● DATA FOR THIS TASK:

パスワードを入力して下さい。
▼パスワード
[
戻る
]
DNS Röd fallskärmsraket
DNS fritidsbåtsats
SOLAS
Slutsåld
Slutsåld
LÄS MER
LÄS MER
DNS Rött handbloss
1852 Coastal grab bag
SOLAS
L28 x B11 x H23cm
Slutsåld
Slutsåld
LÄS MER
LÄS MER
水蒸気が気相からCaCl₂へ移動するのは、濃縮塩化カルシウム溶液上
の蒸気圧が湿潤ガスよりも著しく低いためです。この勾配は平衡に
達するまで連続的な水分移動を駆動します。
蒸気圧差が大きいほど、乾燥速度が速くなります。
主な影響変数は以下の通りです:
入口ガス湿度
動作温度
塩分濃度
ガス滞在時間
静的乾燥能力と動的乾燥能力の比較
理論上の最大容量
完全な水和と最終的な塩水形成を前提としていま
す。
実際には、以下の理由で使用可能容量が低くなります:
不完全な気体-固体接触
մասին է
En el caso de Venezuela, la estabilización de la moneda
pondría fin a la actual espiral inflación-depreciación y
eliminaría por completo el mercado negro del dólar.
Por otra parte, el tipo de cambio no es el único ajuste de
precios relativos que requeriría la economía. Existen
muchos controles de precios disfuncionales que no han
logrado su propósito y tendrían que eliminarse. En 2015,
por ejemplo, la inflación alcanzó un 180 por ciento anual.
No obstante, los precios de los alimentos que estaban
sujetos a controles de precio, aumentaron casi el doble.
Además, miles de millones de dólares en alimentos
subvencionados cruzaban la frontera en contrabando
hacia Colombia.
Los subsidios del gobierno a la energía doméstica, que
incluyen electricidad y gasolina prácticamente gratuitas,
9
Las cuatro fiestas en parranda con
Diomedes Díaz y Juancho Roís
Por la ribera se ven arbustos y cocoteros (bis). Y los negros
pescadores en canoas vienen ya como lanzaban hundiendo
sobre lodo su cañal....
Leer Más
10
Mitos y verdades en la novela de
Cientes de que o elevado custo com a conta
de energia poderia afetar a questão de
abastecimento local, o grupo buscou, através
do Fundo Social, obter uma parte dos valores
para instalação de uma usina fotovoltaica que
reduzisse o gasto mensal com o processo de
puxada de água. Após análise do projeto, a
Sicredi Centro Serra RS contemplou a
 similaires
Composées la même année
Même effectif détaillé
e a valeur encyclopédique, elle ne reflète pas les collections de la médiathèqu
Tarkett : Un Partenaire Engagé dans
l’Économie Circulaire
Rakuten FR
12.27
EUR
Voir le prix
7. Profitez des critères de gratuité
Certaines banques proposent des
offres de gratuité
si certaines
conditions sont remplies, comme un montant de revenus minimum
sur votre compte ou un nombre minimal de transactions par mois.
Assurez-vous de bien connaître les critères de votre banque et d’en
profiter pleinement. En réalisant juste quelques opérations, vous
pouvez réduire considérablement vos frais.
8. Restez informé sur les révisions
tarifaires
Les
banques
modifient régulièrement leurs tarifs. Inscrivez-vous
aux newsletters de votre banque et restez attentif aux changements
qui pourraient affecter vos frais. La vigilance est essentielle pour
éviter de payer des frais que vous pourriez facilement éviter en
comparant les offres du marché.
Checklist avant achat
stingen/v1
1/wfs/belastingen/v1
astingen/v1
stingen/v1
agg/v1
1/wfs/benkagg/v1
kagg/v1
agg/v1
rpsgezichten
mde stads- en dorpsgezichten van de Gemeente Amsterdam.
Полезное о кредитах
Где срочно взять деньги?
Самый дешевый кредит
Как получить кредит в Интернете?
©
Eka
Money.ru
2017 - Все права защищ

● TASK DESCRIPTION: Only lines containing the string "offres" belong in the answer; find them in the data above and copy them.

● FINISHED TASK:
offres de gratuité
comparant les offres du marché.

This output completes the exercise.